Anche in occasione del Referendum del 29 marzo 2020 potranno esprimere il voto presso l’abitazione elettori iscritti in altre sezioni dello stesso Comune o di altro Comune della Repubblica in cui dimorano, affetti da:

  • gravi infermità, tali da impedirne l’allontanamento dall’abitazione, in condizioni di dipendenza continuativa e vitale da apparecchiature elettromedicali (decreto-legge 3 gennaio 2006 n. 1, convertito, con modificazioni, dalla legge 27 gennaio 2006, n.22, modificato dalla legge 7 maggio 2009, n.46)
  • gravi infermità, tali che l’allontanamento dall’abitazione in cui dimorano risulti impossibile, anche con l’ausilio dei servizi di trasporto pubblico che i Comuni organizzano in occasione di consultazioni per facilitare il raggiungimento del seggio da parte di elettori disabili (art. 29 della legge 5 febbraio 1992, n. 104).

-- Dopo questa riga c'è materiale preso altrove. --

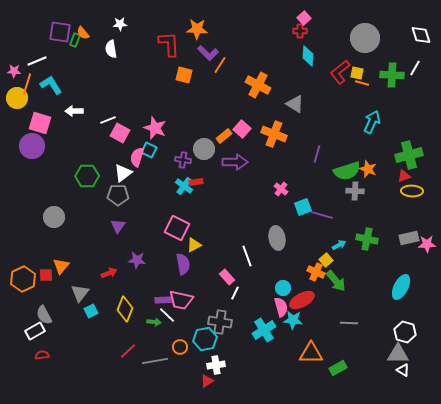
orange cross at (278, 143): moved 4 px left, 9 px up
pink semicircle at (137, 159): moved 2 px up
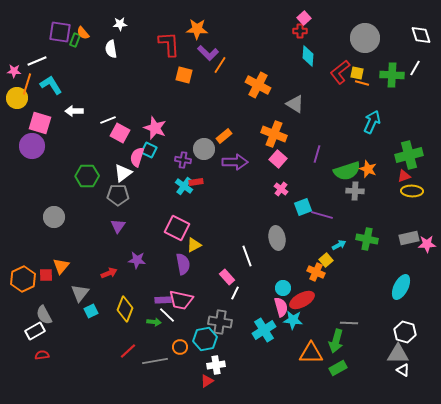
pink square at (242, 129): moved 36 px right, 30 px down
green arrow at (336, 281): moved 60 px down; rotated 55 degrees clockwise
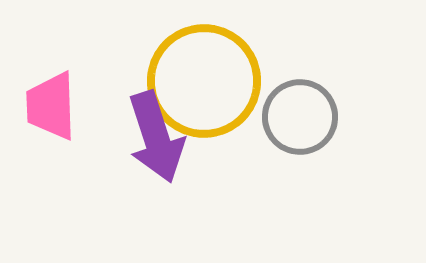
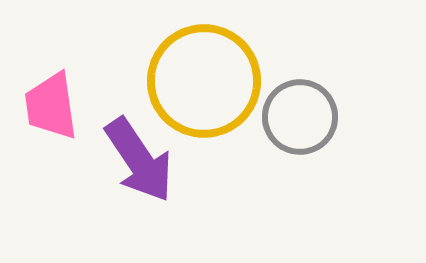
pink trapezoid: rotated 6 degrees counterclockwise
purple arrow: moved 17 px left, 23 px down; rotated 16 degrees counterclockwise
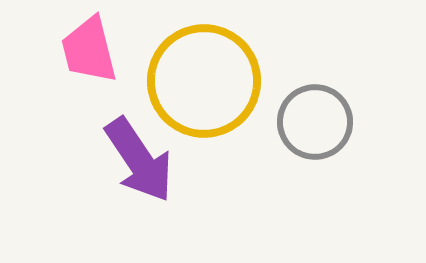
pink trapezoid: moved 38 px right, 56 px up; rotated 6 degrees counterclockwise
gray circle: moved 15 px right, 5 px down
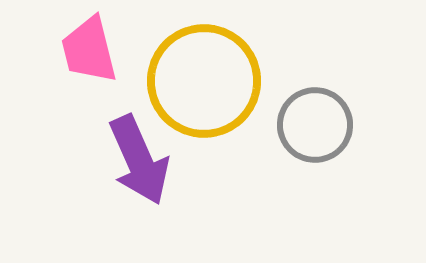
gray circle: moved 3 px down
purple arrow: rotated 10 degrees clockwise
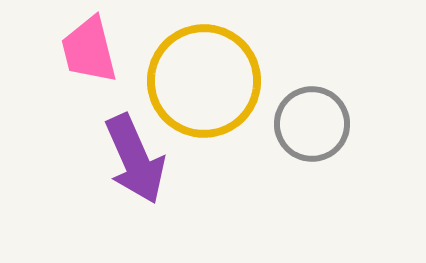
gray circle: moved 3 px left, 1 px up
purple arrow: moved 4 px left, 1 px up
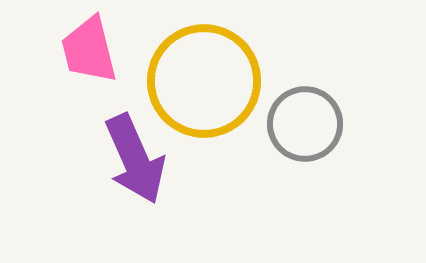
gray circle: moved 7 px left
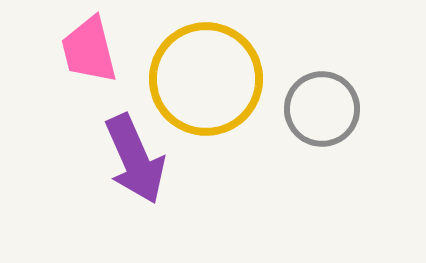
yellow circle: moved 2 px right, 2 px up
gray circle: moved 17 px right, 15 px up
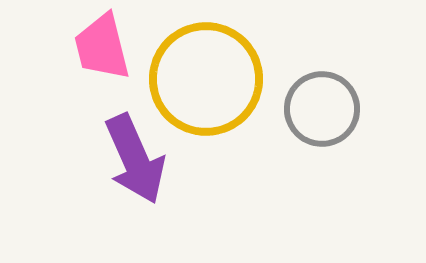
pink trapezoid: moved 13 px right, 3 px up
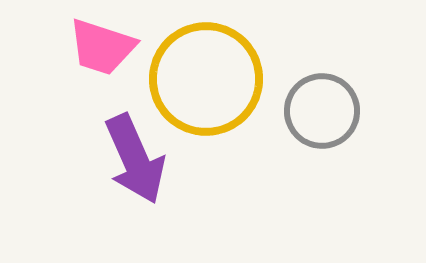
pink trapezoid: rotated 58 degrees counterclockwise
gray circle: moved 2 px down
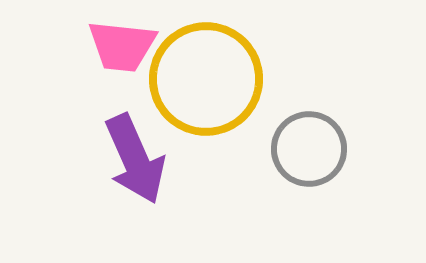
pink trapezoid: moved 20 px right, 1 px up; rotated 12 degrees counterclockwise
gray circle: moved 13 px left, 38 px down
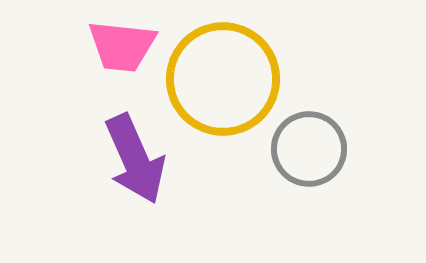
yellow circle: moved 17 px right
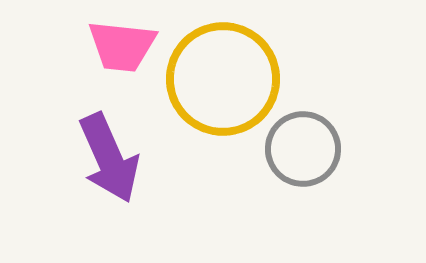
gray circle: moved 6 px left
purple arrow: moved 26 px left, 1 px up
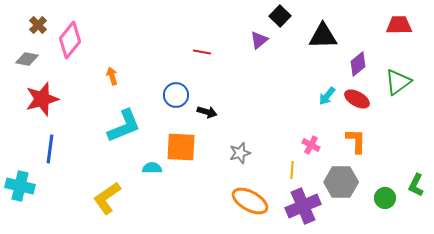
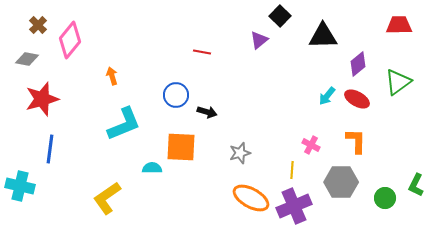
cyan L-shape: moved 2 px up
orange ellipse: moved 1 px right, 3 px up
purple cross: moved 9 px left
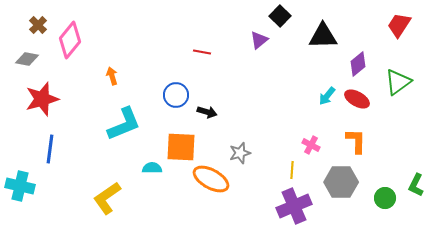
red trapezoid: rotated 56 degrees counterclockwise
orange ellipse: moved 40 px left, 19 px up
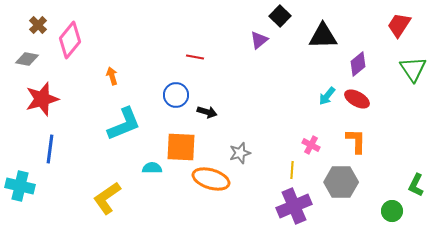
red line: moved 7 px left, 5 px down
green triangle: moved 15 px right, 13 px up; rotated 28 degrees counterclockwise
orange ellipse: rotated 12 degrees counterclockwise
green circle: moved 7 px right, 13 px down
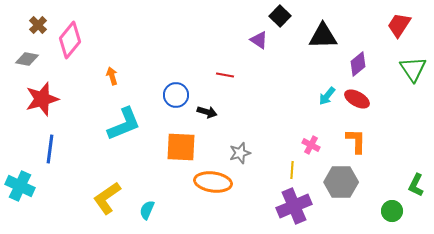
purple triangle: rotated 48 degrees counterclockwise
red line: moved 30 px right, 18 px down
cyan semicircle: moved 5 px left, 42 px down; rotated 66 degrees counterclockwise
orange ellipse: moved 2 px right, 3 px down; rotated 9 degrees counterclockwise
cyan cross: rotated 12 degrees clockwise
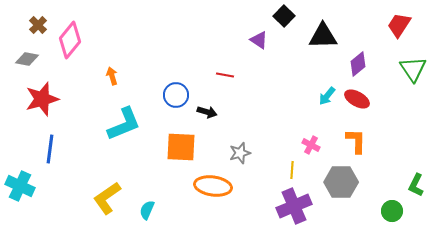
black square: moved 4 px right
orange ellipse: moved 4 px down
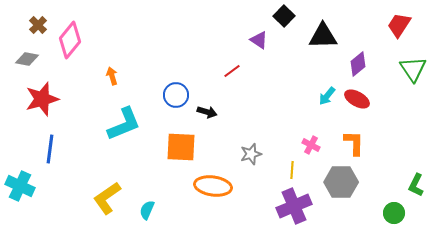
red line: moved 7 px right, 4 px up; rotated 48 degrees counterclockwise
orange L-shape: moved 2 px left, 2 px down
gray star: moved 11 px right, 1 px down
green circle: moved 2 px right, 2 px down
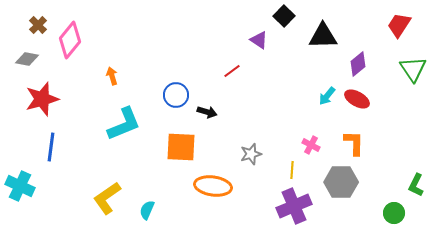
blue line: moved 1 px right, 2 px up
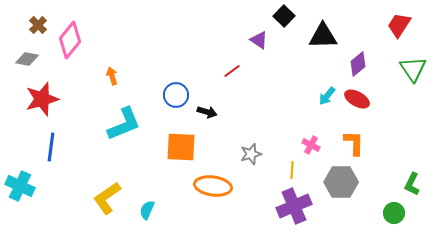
green L-shape: moved 4 px left, 1 px up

L’elettore interessato deve far pervenire al sindaco del comune nelle cui liste elettorali è iscritto un’espressa dichiarazione attestante la propria volontà di esprimere il voto presso l’abitazione in cui dimora, corredata della prescritta documentazione sanitaria, in un periodo compreso fra il 40° e il 20° giorno antecedente la data di votazione, ossia fra martedì 18 febbraio e lunedì 9 marzo 2020. Tale ultimo termine, tuttavia, in un’ottica di garanzia del diritto di voto costituzionalmente tutelato, deve considerarsi avere carattere ordinatorio, compatibilmente con le esigenze organizzative del comune. Pertanto, si comunica che le domande potranno essere presentate fino, e non oltre, sabato 14 marzo 2020 ore 12.30 – in modo da permettere agli uffici di predisporre i necessari adempimenti organizzativi.

Si rammenta che la documentazione da presentare a corredo della domanda deve essere, a pena di nullità, rilasciata dalla ASL e non dal proprio medico curante.